Dillon Smith, Chicago TV newsman known for his editorials, dead at 71
BY MAUREEN O’DONNELL Staff Reporter Twitter: @suntimesobits February 26, 2013 12:30PM
Dillon Smith, a longtime TV newsman in Chicago at WMAQ-TV and WGN-TV, has died at age 71.
Updated: March 28, 2013 6:21AM
The broadcast bug bit Dillon Smith early. His grandmother stoked his interest in the news by telling him stories about surviving the Johnstown flood of 1889, when a dam collapse killed 2,209 people in his Pennsylvania hometown.
Mr. Smith went on to become an influential broadcaster at Chicago’s WGN-TV and at WMAQ-TV. During a 15-year career at WMAQ, he was a five-time Emmy-winning producer, program director and editorial director. Mr. Smith, 71, died Friday at the Naples, Fla., home where he lived with his third wife, Patti. At the time, he was doing one of his favorite things: watching golf on TV. His home — which bordered the Quail Creek Country Club, where he often golfed — featured an embroidered chair pillow that said: “If There Isn’t Golf in Heaven, I’m Not Going.” While at Northwestern, he visited WMAQ, impressing Robert E. Mulholland, who would go on to be president and chief operating officer of NBC. “He was inquisitive, just nuts about broadcasting, wanted to know everything about broadcasting and how it all worked,” Mulholland said.

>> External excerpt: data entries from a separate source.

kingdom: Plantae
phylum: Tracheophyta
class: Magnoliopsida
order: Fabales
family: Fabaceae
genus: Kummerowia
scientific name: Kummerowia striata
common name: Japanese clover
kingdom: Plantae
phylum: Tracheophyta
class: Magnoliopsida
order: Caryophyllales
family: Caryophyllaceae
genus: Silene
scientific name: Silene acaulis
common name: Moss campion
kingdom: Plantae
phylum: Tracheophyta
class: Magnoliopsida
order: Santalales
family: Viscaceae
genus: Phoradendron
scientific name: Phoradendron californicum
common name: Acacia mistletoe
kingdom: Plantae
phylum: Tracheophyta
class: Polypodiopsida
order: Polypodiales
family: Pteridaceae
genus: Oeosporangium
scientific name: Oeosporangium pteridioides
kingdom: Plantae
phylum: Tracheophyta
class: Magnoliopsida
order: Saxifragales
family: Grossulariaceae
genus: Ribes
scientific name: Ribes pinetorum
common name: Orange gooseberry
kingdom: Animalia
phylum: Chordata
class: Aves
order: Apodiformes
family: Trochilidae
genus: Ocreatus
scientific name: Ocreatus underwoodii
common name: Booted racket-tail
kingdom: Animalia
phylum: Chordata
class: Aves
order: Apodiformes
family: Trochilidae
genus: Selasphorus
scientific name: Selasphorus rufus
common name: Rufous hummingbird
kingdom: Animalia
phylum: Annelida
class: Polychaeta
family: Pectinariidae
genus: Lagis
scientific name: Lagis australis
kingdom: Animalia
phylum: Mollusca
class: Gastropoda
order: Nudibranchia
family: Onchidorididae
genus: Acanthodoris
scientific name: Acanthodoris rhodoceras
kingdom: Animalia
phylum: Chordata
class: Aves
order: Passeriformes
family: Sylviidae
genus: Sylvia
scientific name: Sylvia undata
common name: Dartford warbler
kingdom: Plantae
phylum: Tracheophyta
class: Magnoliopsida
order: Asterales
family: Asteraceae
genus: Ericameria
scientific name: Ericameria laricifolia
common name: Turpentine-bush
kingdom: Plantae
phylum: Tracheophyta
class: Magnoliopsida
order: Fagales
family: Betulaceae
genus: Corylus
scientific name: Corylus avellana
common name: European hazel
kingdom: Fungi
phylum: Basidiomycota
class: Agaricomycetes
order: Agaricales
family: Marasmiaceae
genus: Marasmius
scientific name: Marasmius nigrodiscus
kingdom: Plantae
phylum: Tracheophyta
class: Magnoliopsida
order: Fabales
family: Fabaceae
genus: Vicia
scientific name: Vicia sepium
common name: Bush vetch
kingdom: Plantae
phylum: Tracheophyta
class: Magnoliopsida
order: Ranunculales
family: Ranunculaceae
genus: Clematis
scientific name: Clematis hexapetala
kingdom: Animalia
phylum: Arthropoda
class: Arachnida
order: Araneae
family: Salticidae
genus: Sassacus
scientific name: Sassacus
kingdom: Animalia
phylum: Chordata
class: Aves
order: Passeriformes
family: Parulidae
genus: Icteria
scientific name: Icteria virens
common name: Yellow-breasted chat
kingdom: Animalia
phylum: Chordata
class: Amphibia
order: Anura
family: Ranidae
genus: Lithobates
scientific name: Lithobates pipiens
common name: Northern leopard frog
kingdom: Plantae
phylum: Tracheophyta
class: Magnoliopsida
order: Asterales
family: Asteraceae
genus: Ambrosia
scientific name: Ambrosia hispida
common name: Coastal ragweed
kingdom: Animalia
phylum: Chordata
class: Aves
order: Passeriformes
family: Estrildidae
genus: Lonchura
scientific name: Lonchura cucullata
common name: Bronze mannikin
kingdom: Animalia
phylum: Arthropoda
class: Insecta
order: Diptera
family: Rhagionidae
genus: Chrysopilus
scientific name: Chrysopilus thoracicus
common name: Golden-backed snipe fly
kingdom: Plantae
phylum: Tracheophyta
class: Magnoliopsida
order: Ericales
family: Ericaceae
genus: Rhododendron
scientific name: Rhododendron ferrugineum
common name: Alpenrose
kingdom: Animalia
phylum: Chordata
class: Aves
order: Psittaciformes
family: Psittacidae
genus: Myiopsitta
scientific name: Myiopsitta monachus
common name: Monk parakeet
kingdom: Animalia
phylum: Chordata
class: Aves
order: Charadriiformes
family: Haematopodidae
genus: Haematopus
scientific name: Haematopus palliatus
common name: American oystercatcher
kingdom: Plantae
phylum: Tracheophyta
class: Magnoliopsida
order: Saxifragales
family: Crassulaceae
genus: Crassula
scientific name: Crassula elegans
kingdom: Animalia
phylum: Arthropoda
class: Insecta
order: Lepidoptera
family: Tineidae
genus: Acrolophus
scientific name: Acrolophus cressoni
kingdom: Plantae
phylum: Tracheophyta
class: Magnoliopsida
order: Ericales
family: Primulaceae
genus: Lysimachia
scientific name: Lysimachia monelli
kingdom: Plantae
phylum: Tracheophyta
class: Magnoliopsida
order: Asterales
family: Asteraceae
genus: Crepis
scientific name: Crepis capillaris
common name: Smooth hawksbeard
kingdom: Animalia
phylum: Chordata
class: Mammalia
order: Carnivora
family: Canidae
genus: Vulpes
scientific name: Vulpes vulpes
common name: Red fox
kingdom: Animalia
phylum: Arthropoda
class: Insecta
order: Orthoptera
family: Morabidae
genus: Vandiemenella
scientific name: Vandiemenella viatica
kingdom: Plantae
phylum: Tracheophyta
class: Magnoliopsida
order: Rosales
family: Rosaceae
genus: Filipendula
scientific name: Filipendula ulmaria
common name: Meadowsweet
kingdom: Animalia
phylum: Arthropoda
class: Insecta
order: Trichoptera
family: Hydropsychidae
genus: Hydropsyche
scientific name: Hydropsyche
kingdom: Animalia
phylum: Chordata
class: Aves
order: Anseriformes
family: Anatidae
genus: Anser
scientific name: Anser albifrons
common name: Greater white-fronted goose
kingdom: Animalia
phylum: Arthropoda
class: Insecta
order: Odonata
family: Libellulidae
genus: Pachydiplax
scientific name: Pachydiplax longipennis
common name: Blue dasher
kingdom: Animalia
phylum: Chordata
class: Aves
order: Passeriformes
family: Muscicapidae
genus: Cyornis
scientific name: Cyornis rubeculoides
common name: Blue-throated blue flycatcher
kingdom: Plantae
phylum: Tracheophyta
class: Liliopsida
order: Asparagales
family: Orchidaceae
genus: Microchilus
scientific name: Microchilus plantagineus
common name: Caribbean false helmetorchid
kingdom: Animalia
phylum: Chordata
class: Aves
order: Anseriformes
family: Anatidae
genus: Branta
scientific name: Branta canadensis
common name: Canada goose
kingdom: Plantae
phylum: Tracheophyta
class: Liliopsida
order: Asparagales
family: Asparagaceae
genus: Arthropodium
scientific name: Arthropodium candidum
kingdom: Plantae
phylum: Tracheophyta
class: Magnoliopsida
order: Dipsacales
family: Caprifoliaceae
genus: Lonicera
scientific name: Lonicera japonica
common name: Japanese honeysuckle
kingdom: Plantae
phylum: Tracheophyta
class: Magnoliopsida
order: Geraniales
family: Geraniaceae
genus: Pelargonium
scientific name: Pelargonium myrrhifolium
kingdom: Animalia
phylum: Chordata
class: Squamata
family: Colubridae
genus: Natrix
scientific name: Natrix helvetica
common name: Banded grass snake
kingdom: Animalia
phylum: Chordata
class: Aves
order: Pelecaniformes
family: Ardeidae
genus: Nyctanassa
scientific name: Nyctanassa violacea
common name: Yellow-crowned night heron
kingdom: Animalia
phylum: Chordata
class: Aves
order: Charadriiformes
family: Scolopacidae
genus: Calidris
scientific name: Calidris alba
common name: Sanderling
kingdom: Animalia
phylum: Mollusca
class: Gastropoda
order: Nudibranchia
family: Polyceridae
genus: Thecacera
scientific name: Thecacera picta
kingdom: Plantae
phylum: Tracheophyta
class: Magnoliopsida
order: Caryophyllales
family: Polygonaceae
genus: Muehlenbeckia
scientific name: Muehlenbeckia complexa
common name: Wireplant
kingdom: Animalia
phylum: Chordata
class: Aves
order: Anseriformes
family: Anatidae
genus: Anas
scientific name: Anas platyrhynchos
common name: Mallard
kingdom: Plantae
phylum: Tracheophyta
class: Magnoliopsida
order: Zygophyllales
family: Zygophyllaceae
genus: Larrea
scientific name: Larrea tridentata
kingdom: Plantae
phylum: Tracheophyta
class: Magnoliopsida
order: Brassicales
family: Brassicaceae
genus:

Mr. Smith began his career at WGN in the late 1960s, said his daughter, Lisa Fulton.
He produced editorials on the Equal Rights Amendment, encouraging the Republican Party to avoid “weasel-worded” policies that gave the proposal only lip service.
“The party’s nominee-to-be, Ronald Reagan, is 100 percent in favor of equal rights for women,” Mr. Smith said in one broadcast editorial, “and 100 percent against ratification of the ERA. That puts him right up there, straddling the old ranch fence.”
His “Beef about It” editorials, which questioned butchers’ union regulations that prohibited meat sales after 6 p.m., helped make it possible for Chicagoans to buy meat at any time in groceries. “He understood the role the news department played, and you had to support that mission — because, besides a profit component, there had to be a public-service component,” said Chicago Sun-Times columnist and NBC5 political editor Carol Marin. Mr. Smith sometimes went out with a camera to busy places like Woodfield Mall to get interviews, asking people to weigh in on any issue that was on their minds. After retiring from WMAQ in 1984, he started Dillon Smith Communications, a production company that worked with comedian Tom Dreesen and Chicago Bear Tim Wrightman. One of his favorite trips was to the golf mecca of St Andrews in Scotland. “For him, it was like going to a cathedral, or going to the Louvre,” said his son, Kevin Smith. Throughout his life, he was an early adapter when it came to technology. One of the first to get a Kindle, he used to seal it in a quart-size plastic bag so he could read in the hot tub, his son said. He remained an active NU alum, according to Mulholland, who said, “Right up until his death, he was interviewing prospective candidates in Florida for the [Northwestern] Law School.”